Hay memoria y asombro en Campbell pero también melancolía. Hay quienes escriben para
escapar de la locura (como Graham Green), y otros como Campbell para quienes la
melancolía irrumpe al revés, es decir, después del acto de escribir, o durante episodios
prolongados de infecundidad literaria, que en él, como hemos comprobado, nunca lo han
sido. En Pos scriptum triste, ese diario literario de íntimas confesiones anímicas y estéticas,
en donde rescribe, directa e indirectamente, el pasado y presente de su condición
melancólica, ha dicho que la fase última de la melancolía es la muerte en vida, la bestia que
todos llevamos dentro, cuando se va el alma al suelo y se pierde la voluntad, y por eso no se
resiste a citar al Styron de Esa visible oscuridad y los primeros versos de la Divina
Comedia, “A la mitad del camino de la vida, me vi de pronto en una selva oscura”, con lo
que pudo ya decirlo todo.
Claro, cómo ser el mejor en descubrir que en este país no hay policías honestos, no hay
jueces honestos, no hay políticos honestos, ni siquiera democracia honesta. “Nuestra
democracia es muy cara y muy chafa -ha dicho. Se indignan por eso y se indignan porque la
gente no lee, pero ése –dice- no es un problema mío sino de la Secretaría de Educación”.
Federico, el autor de libros de entrevistas como Infame Turba, de libros de ensayos como
La memoria de Sciascia, La invención del poder y Máscara negra, de libros de cuentos
como Tijuanenses, de novelas como Transpeninsular y La clave Morse, de series de
artículos como “La Hora del Lobo” y de inusitadas traducciones de dramas de Harold
Pinter, ha venido a Hermosillo a rec ibir el abrazo de sus amigos.

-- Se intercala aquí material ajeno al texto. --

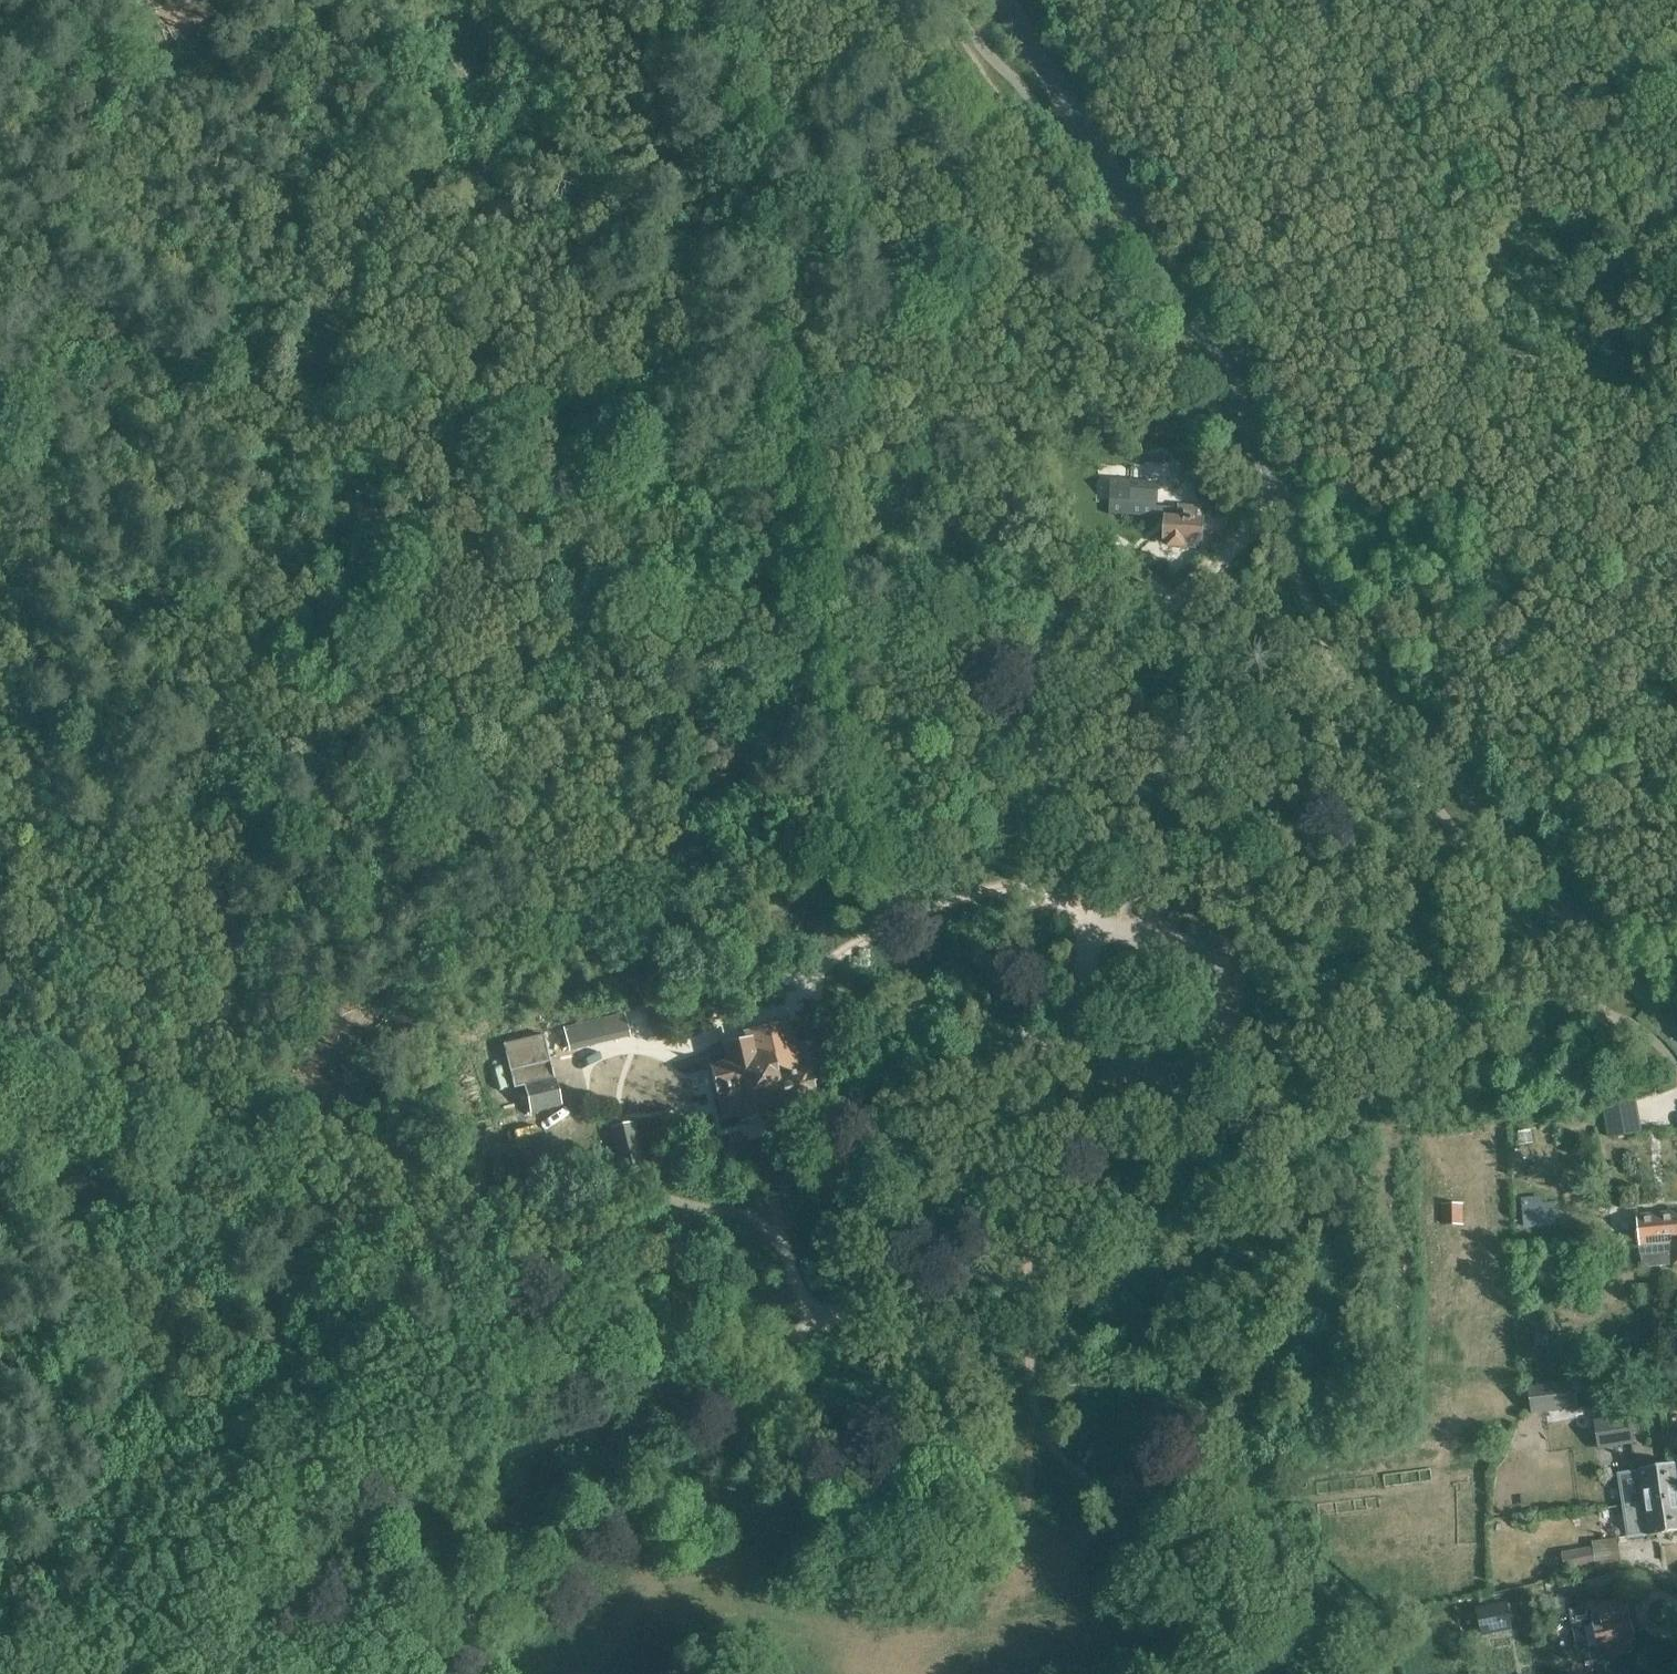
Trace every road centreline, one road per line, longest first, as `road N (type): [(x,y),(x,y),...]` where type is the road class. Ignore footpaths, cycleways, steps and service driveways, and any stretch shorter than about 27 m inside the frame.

Por el pudor que puede provocarles la solemnidad de ser “homenajeados”, a los escritores
deberíamos hacerles fiestas, simplemente fiestas. “Invitamos a todos a la fiesta que le
brindaremos al escritor fulano de tal”, rezaría la invitación. Porque ésa sería una manera de
continuar en la vida con el sentido lúdico de la literatura. Y porque la felicidad humana
tiene forma y contenido de fiesta, sentido de fiesta, sudor de fiesta.
Para expresar con humor su arraigo y su amor a Sonora, Federico ha dicho que si fuera
coreano sería sonorense, y es que nació en Tijuana pero fue concebido en Sonora, y para
cierta corriente de la cultura coreana uno es del lugar donde fue concebido, y no de donde
nació. Pero nosotros le decimos que es sonorense aunque no sea coreano, es sonorense
simplemente porque es nuestro.
Convirtamos, pues, este homenaje en una fiesta, y esta fiesta en una danza de palabras.